Task instructions: For each line below that contains the word "podpora", make a copy.

Material for the task:
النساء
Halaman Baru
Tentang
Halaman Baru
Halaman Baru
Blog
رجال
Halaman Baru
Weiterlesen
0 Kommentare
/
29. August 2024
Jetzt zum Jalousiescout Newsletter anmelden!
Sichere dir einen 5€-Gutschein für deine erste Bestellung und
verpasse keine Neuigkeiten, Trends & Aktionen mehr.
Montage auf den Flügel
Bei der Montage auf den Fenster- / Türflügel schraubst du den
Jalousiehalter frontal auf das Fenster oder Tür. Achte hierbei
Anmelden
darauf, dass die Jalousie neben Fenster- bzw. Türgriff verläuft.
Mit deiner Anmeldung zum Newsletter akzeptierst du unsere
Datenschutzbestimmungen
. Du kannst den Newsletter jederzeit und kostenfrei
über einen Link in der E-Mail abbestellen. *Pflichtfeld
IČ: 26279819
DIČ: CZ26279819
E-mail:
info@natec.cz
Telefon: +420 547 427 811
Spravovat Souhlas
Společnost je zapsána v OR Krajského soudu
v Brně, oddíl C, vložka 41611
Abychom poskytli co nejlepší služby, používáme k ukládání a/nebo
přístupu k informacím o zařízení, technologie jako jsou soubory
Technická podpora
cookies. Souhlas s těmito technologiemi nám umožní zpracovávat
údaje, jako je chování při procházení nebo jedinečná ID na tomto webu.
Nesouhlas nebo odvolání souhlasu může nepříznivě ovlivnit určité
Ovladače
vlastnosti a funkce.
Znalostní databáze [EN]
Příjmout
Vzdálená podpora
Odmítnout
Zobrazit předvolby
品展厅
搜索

Task solution:
Technická podpora
Vzdálená podpora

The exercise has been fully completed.